In response, Oxfam and one of its local partners, the Association de Revigoration d'Élevage au Niger, or AREN, set up a $2 million program in southeastern Niger to help nearly 131,000 people. Their weakened herds figured prominently in the effort. The goal was to help reinvigorate the local economy by stimulating area markets.
For a fair price, Oxfam bought cattle that were too emaciated for herders to sell. Cattle prices had plummeted, falling to 90 percent lower than they had been before the crisis. Even healthy animals were fetching only a fraction of their former value: Strong bulls that once went for $500 were being sold off for as little as $18.
Oxfam began purchasing cows from local breeders for $53 a head. That money allowed people to buy food from local traders to feed both their families and their remaining animals.

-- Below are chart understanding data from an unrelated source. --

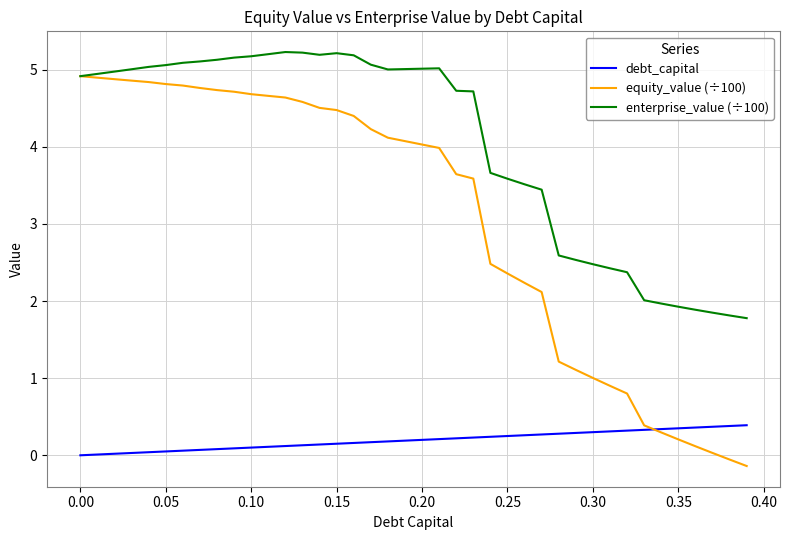

What is the maximum value shown in the chart?

5.2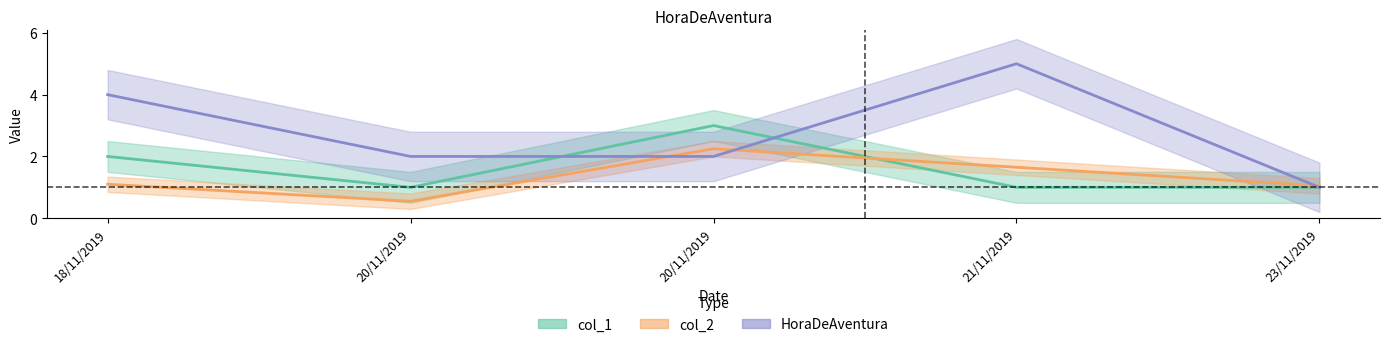

Is it true that col_2 equals 0.6 at 20/11/2019?

True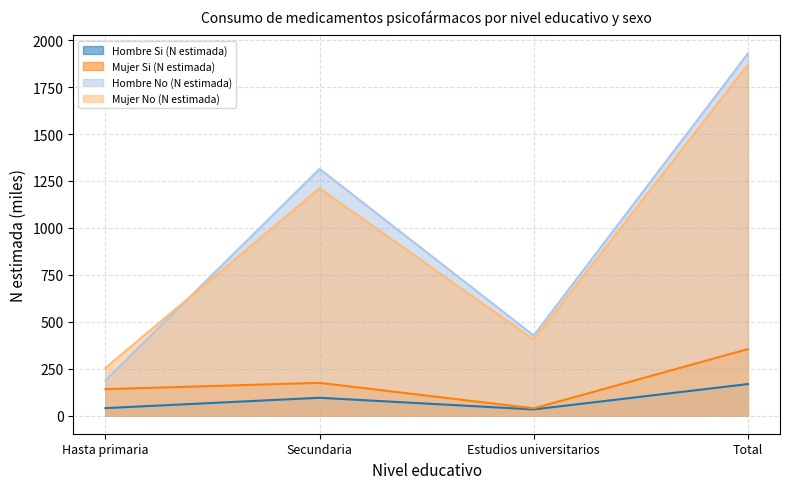

Reading left to right, extract all data points from this chart.

Hombre Si (N estimada): Hasta primaria=40.0	Secundaria=95.0	Estudios universitarios=33.0	Total=168.1
Mujer Si (N estimada): Hasta primaria=140.9	Secundaria=174.6	Estudios universitarios=38.8	Total=354.3
Hombre No (N estimada): Hasta primaria=187.8	Secundaria=1314.4	Estudios universitarios=426.8	Total=1929.0
Mujer No (N estimada): Hasta primaria=253.8	Secundaria=1211.2	Estudios universitarios=404.6	Total=1869.7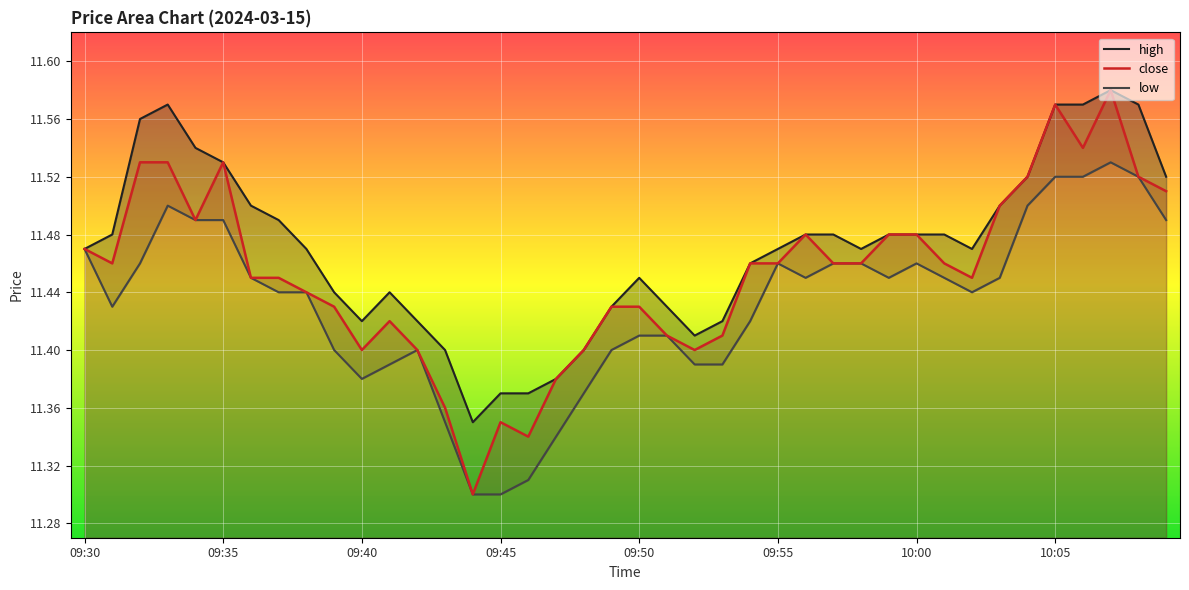

List the series in order of their peak value, lowest first.

low, high, close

In addition, Oxfam had the cows it purchased slaughtered in the villages and the meat inspected by vets to make sure it was fit for consumption. In exchange for some of the meat, village women worked to dry or fry the beef which was then made available to hungry families who traded their vouchers for it. People earned the vouchers by working on community improvement projects such as the construction of small reservoirs to catch and store rainfall.
"Oxfam's response is stimulating the economy by trying to use local markets," said Mike Delaney, Oxfam America's director of humanitarian response.
"We cannot believe that we are now able to eat meat," said Khadydiatou Labarang, whose daily diet had been a single meal of millet before Oxfam initiated the program.